[PROBLEM TO WORK ON] Return unchanged every line of the material starting at the line that contains "SİPARİŞ TAKİBİ" and ending at the line that contains "Sokak Hayvanları", leaving out the pictures.

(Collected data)
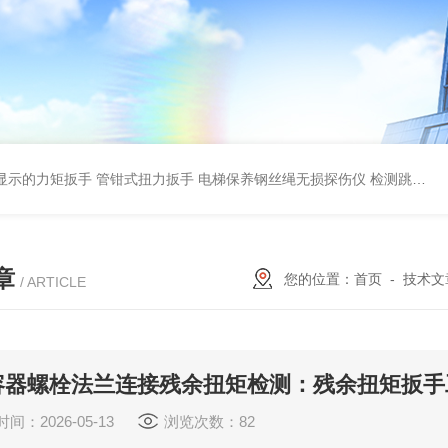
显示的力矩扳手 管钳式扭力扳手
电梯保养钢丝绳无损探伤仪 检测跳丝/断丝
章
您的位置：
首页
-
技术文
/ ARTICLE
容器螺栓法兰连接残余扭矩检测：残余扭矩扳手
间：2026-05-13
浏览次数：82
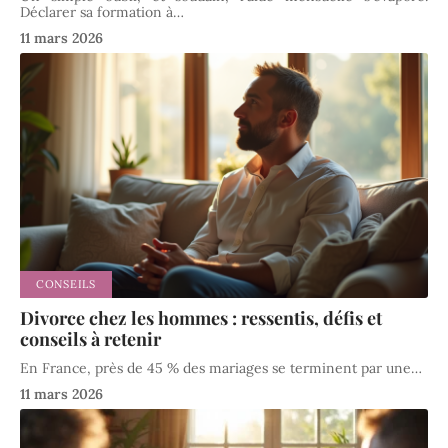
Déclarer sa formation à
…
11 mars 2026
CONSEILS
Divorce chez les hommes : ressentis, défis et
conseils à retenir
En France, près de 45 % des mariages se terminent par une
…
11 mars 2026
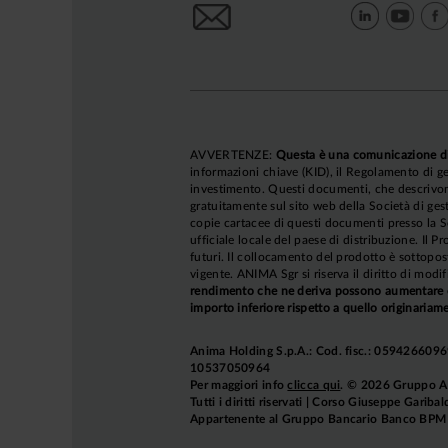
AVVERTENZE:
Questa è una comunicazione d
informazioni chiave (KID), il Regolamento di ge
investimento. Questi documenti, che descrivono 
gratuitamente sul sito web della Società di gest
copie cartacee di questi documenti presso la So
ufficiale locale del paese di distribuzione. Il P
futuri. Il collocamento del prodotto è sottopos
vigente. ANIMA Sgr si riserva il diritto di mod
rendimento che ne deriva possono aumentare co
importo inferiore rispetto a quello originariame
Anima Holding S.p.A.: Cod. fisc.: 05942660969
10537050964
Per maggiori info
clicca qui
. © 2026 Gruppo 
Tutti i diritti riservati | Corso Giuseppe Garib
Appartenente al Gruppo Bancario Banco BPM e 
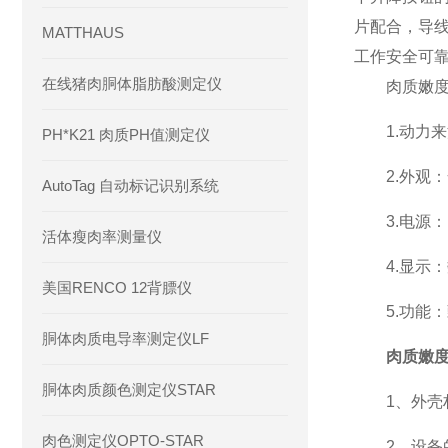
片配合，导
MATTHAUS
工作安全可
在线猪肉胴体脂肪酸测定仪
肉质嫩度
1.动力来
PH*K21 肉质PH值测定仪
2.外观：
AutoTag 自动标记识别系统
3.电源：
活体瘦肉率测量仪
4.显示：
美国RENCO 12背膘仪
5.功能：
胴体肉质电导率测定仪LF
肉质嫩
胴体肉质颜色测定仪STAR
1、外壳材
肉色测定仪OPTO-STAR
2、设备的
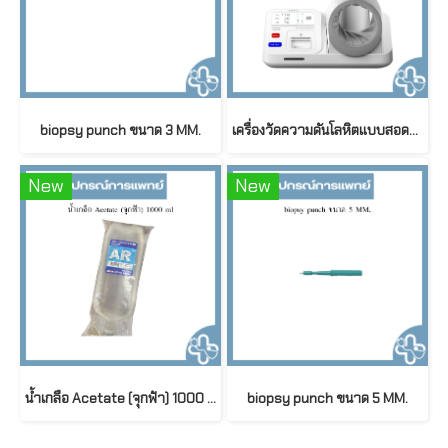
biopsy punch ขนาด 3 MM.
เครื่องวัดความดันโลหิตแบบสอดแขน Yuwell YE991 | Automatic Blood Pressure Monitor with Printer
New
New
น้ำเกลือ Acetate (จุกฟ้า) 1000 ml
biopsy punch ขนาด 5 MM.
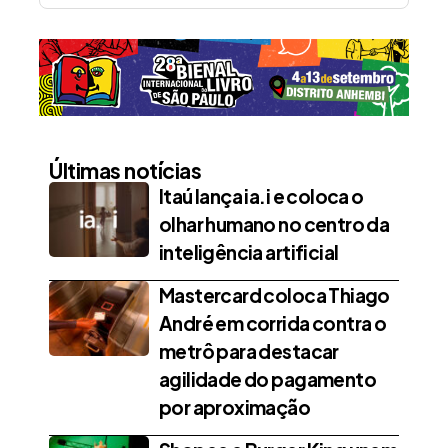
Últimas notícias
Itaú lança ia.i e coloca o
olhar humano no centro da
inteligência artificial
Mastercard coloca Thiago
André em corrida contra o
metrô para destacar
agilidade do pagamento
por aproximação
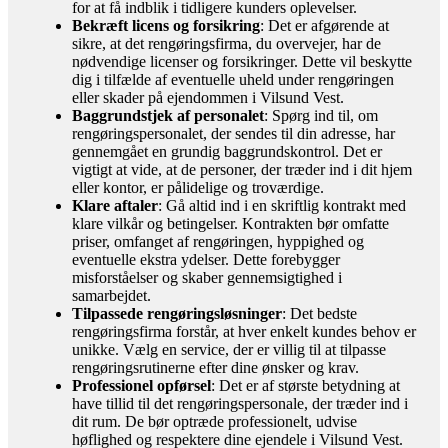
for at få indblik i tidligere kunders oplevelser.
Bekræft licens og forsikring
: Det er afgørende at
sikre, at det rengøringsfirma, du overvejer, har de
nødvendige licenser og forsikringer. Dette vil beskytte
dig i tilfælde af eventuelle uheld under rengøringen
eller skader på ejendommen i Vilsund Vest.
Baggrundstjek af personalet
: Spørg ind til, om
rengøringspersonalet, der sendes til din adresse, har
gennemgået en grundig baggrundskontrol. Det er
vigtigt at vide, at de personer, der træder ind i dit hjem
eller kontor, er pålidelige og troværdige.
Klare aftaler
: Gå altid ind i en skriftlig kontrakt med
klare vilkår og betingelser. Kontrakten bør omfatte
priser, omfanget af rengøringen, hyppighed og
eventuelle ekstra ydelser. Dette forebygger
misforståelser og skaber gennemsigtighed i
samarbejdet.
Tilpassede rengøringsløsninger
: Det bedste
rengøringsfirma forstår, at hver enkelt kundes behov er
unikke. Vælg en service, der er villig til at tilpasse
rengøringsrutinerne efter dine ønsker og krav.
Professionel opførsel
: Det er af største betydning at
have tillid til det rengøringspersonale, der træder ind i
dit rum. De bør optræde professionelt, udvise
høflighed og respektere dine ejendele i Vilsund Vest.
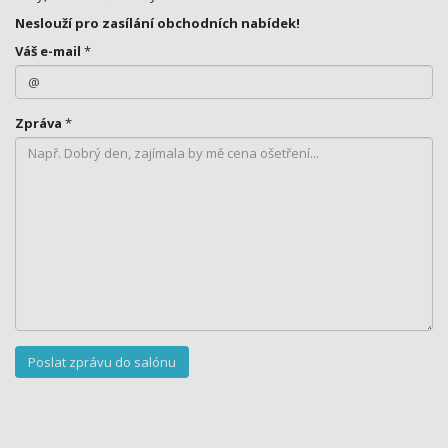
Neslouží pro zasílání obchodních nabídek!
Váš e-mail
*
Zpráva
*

* * *

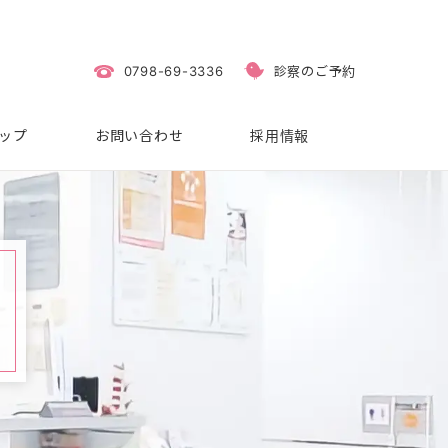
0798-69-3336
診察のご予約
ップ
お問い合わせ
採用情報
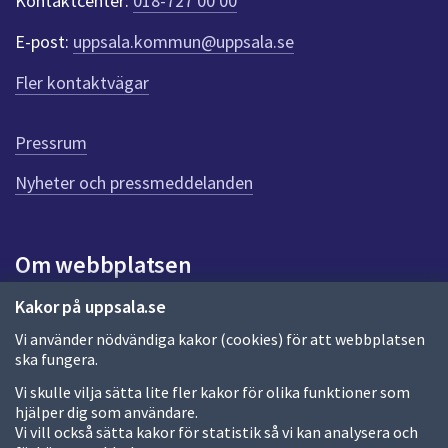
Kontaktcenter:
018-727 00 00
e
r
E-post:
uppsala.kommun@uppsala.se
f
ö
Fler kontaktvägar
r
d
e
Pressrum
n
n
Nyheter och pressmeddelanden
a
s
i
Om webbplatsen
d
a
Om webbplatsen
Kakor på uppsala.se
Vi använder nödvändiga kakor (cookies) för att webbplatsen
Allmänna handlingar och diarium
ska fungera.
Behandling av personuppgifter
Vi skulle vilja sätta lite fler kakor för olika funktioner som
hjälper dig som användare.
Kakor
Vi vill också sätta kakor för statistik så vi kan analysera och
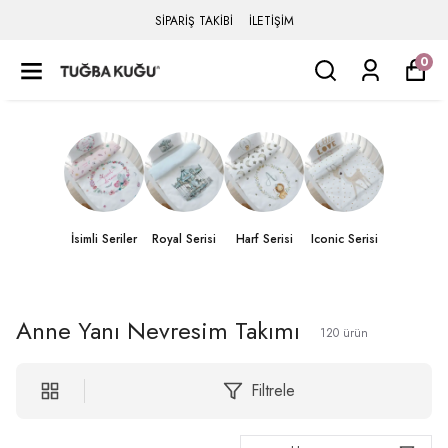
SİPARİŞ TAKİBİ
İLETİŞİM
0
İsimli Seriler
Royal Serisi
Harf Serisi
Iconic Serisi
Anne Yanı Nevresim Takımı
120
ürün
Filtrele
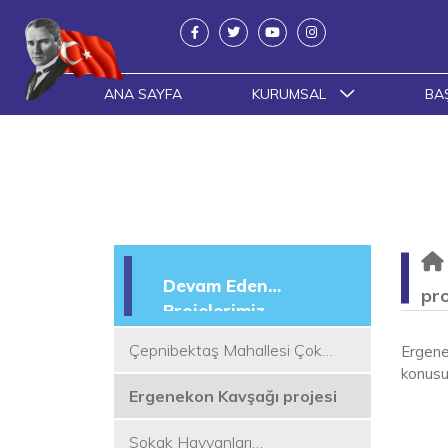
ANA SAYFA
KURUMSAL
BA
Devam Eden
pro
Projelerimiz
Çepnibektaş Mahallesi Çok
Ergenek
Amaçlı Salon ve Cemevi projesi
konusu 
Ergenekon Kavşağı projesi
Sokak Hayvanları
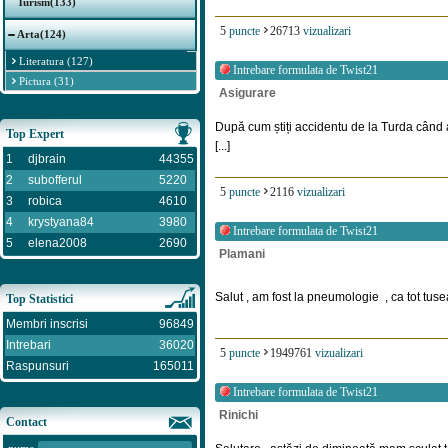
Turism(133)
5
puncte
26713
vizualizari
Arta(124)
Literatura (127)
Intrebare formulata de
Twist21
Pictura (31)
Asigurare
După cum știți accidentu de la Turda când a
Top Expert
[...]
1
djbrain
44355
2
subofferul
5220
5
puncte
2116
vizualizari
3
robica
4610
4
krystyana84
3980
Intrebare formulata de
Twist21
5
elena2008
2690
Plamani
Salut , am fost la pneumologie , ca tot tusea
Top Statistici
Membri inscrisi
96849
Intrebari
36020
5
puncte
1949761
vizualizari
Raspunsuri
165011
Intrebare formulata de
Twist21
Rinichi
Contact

* * *

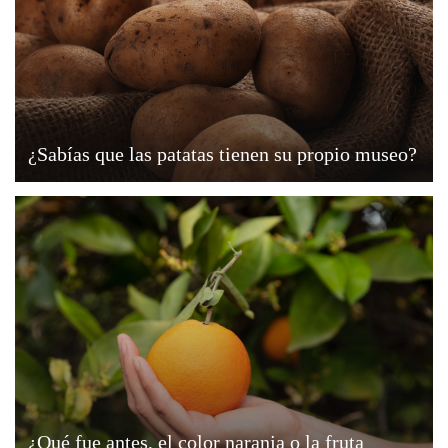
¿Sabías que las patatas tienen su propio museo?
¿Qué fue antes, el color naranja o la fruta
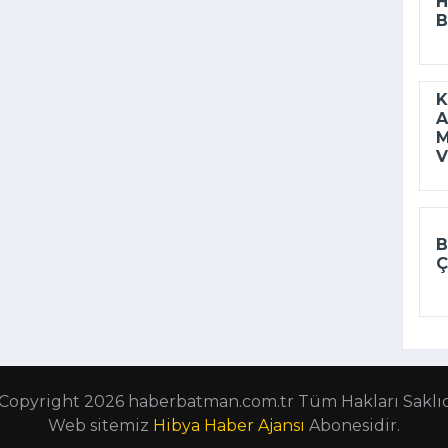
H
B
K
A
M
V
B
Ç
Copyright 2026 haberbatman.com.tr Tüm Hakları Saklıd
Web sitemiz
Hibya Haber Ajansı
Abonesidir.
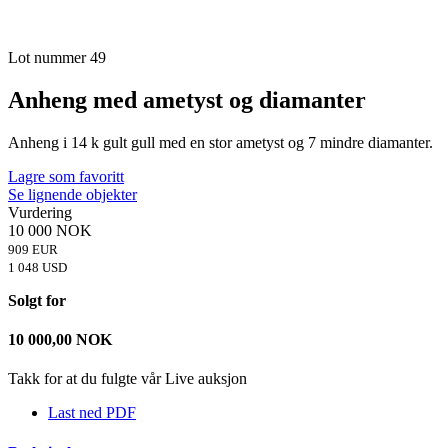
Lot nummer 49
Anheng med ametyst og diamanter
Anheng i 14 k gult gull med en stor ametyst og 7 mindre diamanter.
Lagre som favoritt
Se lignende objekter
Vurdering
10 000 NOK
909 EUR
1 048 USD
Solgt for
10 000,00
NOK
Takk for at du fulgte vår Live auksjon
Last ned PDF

[RESPONSE FOR THIS EXERCISE]
SİPARİŞ TAKİBİ
İLETİŞİM
0
İsimli Seriler
Royal Serisi
Harf Serisi
Iconic Serisi
Anne Yanı Nevresim Takımı
120
ürün
Filtrele
ANA SAYFA
KURUMSAL
BA
Devam Eden
pro
Projelerimiz
Çepnibektaş Mahallesi Çok
Ergenek
Amaçlı Salon ve Cemevi projesi
konusu 
Ergenekon Kavşağı projesi
Sokak Hayvanları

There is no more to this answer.